For most of my life I've been haphazardly abandoning my own mind to disappear into one obsession or another. When I was 10 years old I became fixated on hamsters, proceeding to spend every waking moment of the next two months reading hamster forums where people discussed taking care of and feeding and breeding the squirmy little things. Then I got bored of hamsters and moved onto learning everything I could about exotic cats. Over the years, I've been obsessed with pretty much every much every category of thing you can imagine: people, food, places, projects, books. I don't choose my obsessions so much as stumble into their open arms.
Over the years I've become interested in the line between obsession and passion. I think they appear externally similar but are deeply distinct from each other. Obsession is repetitive; passion is generative. Obsession is a way to redirect desire, to avoid the intensity of your emotions by channeling them into something else; passion is a way for you to fully integrate what you feel. Obsession is often used as a mechanism for control: it‘s unsettling how many women have obsessive, disordered relationships with food, unsettling how common it is for someone to be obsessed with a romantic partner. We obsess as a way of mastering our desire: as Caroline Knapp writes in Appetite , “This was the infinite hunger for love and recognition, the hunger for sex and satisfaction and beauty, the hunger to be and known and fed, the hunger to take and take, and I had conquered it, mastered it, roped it like a steer."

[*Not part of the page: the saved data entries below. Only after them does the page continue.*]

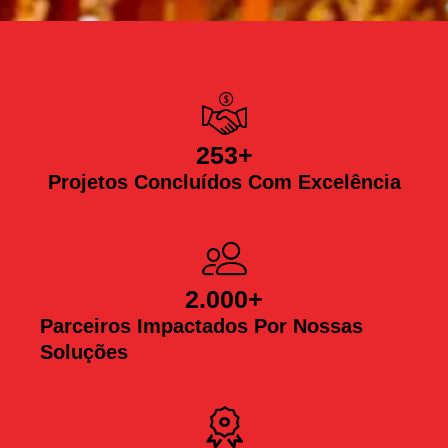
253
+
Projetos Concluídos Com Excelência
2.000
+
Parceiros Impactados Por Nossas
Soluções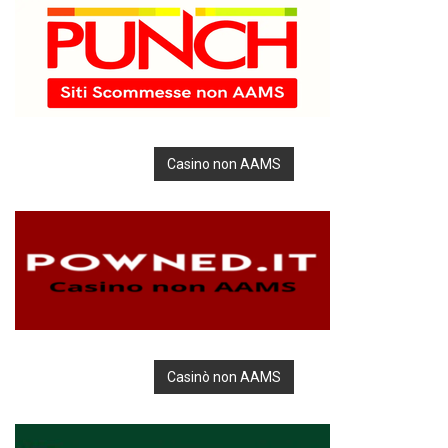
Casino non AAMS
Casinò non AAMS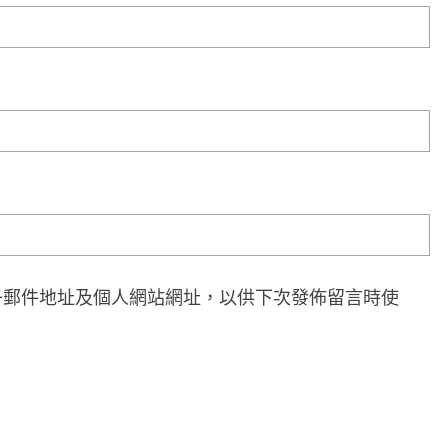
子郵件地址及個人網站網址，以供下次發佈留言時使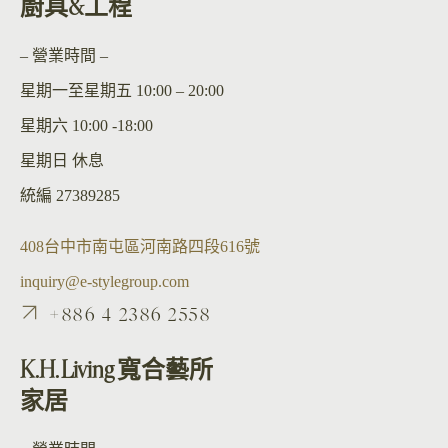
廚具&工程
– 營業時間 –
星期一至星期五 10:00 – 20:00
星期六 10:00 -18:00
星期日 休息
統編 27389285
408台中市南屯區河南路四段616號
inquiry@e-stylegroup.com
+886 4 2386 2558
K.H. Living 寬合藝所
家居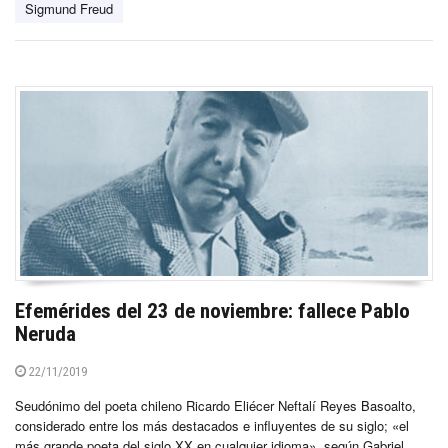
Sigmund Freud
Efemérides del 23 de noviembre: fallece Pablo
Neruda
22/11/2019
Seudónimo del poeta chileno Ricardo Eliécer Neftalí Reyes Basoalto,
considerado entre los más destacados e influyentes de su siglo; «el
más grande poeta del siglo XX en cualquier idioma», según Gabriel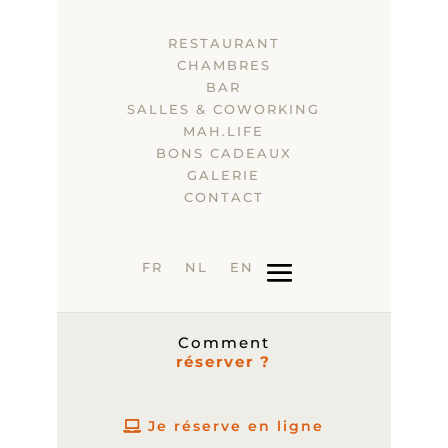
RESTAURANT
CHAMBRES
BAR
SALLES & COWORKING
MAH.LIFE
BONS CADEAUX
GALERIE
CONTACT
FR
NL
EN
Comment
réserver ?
Je réserve en ligne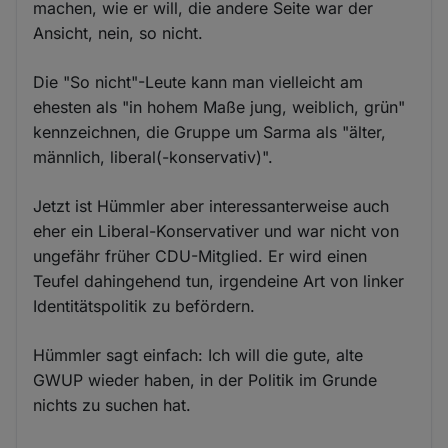
machen, wie er will, die andere Seite war der
Ansicht, nein, so nicht.
Die "So nicht"-Leute kann man vielleicht am
ehesten als "in hohem Maße jung, weiblich, grün"
kennzeichnen, die Gruppe um Sarma als "älter,
männlich, liberal(-konservativ)".
Jetzt ist Hümmler aber interessanterweise auch
eher ein Liberal-Konservativer und war nicht von
ungefähr früher CDU-Mitglied. Er wird einen
Teufel dahingehend tun, irgendeine Art von linker
Identitätspolitik zu befördern.
Hümmler sagt einfach: Ich will die gute, alte
GWUP wieder haben, in der Politik im Grunde
nichts zu suchen hat.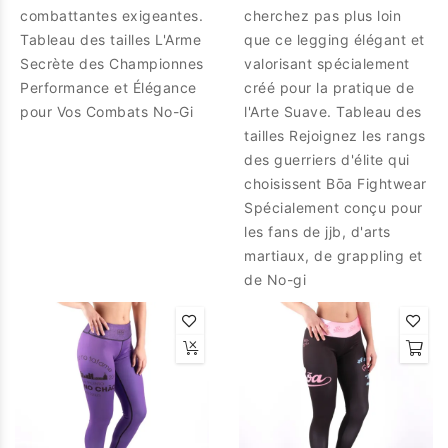
combattantes exigeantes.
cherchez pas plus loin
Tableau des tailles L'Arme
que ce legging élégant et
Secrète des Championnes
valorisant spécialement
Performance et Élégance
créé pour la pratique de
pour Vos Combats No-Gi
l'Arte Suave. Tableau des
tailles Rejoignez les rangs
des guerriers d'élite qui
choisissent Bōa Fightwear
Spécialement conçu pour
les fans de jjb, d'arts
martiaux, de grappling et
de No-gi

I believe that I'm obsessive because I'm acutely sensitive. As a kid I cried all the time; I was incredibly shy and terrified of everything; I was bullied and often felt incredibly lonely and hurt. We view the “stakes” of adulthood as being higher than that of childhood—you have “real life” concerns as an adult, after all, bills to pay and people to take care of—but in my opinion childhood is more fraught and more intense in every important way. Childhood makes us: it's when we learn how to attach to people, and develop our deepest traumas; it's when we develop a formative view of the world that often shapes our expectations for the rest of our life. As a child, I felt like the world was incredibly painful for me just by default: it seemed like other kids could just shrug things off, but I couldn't shrug anything off: everything caused me too much pain and too much joy. I couldn't live with my sensitivity, and so I learned how to distract myself by hyper-focusing. I threw all of my mental energy into obsessions.